Growing up with a Christian education in the Canberra of the ‘80s and a love of history, my upbringing gave me the same unease of Islam that government and parts of the media are trying to tap into.
But living in London for a few years knocked that out of me fast.
A week after starting work in a West London cinema, one of the long-serving staff, Mohammed (or “Mo” to all who knew him) was having a farewell gathering and I went along with my last five-pound note to show willing.
Having quickly exhausted my finances I went to say farewell to Mo and wish him well in the future. He asked why I was leaving so early, I explained I had no more money to spend at the bar.
“Stay,” he said, “I’ll get you a beer.”
This from a man I’d known for just a couple of days, with no realistic prospect of ever seeing again.
This did not in any way conform to the view of Islam I’d gained from growing up in Canberra reading Australian newspapers.
Being young and inquisitive (and with it occasionally rude in an unwitting way) I asked how he married drinking beer with his faith.

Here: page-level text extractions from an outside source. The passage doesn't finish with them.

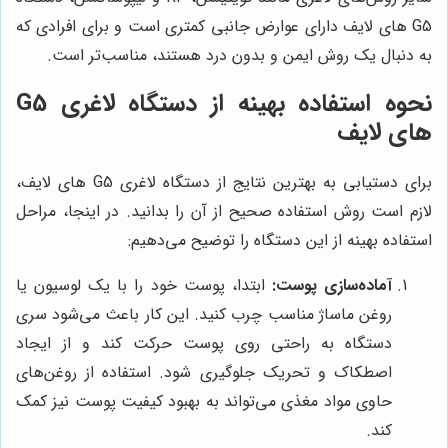
G5 های لایف دارای عوارض جانبی کمتری است و برای افرادی که
به دنبال یک روش ایمن و بدون درد هستند، مناسب‌تر است.
نحوه استفاده بهینه از دستگاه لاغری G5
های لایف
برای دستیابی به بهترین نتایج از دستگاه لاغری G5 های لایف،
لازم است روش استفاده صحیح از آن را بدانید. در اینجا، مراحل
استفاده بهینه از این دستگاه را توضیح می‌دهیم:
آماده‌سازی پوست:
ابتدا، پوست خود را با یک لوسیون یا
روغن ماساژ مناسب چرب کنید. این کار باعث می‌شود سری
دستگاه به راحتی روی پوست حرکت کند و از ایجاد
اصطکاک و تحریک جلوگیری شود. استفاده از روغن‌های
حاوی مواد مغذی می‌تواند به بهبود کیفیت پوست نیز کمک
کند.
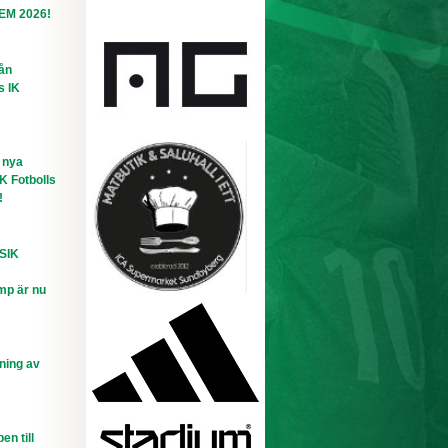
-EM 2026!
rån
s IK
 nya
IK Fotbolls
!
 SIK
mp är nu
ning av
n till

He shrugged and explained that how he lived his faith was between himself and Allah.
A few years living in the lower end of London’s socio-economic spectrum taught me that Muslims are much like us and that while some of them can, from time to time, be real bastards; it wasn’t often in any greater percentage than any other group of people I’ve come across.
For that matter, I’ve had a lot more fun banging around Muslim cities such as Jakarta and Kuala Lumpur than the more fanatically Christian parts of the American South where it’s much harder to get a drink and they’re a lot quicker to start shooting at strangers.
What then to make of the media and the government trying to whip us into a frenzy over the Islamist menace?
Let’s be clear, fear sells newspapers and if the front page says “everything is pretty much okay” few people are going to pick one up and buy it.
In the case of the Government they’ve made clear they want another massive expansion of the Security State, which is a beast that has been serving its own ends since World War II.
Author John Birmingham recently explained the baffling metadata debate by pointing out that, in the US, the National Security Agency’s general counsel, Stewart Baker, has said: “Metadata absolutely tells you everything about somebody’s life.”
Whereas US general Michael Hayden says: “We kill people based on metadata.”
Or to put it together: “We need to know everything. So we can kill you.”
What the big social media sites do with our personal data will have to wait for another column.
But trust me on this, Muslims are far, far down the list of things you should be getting worried about.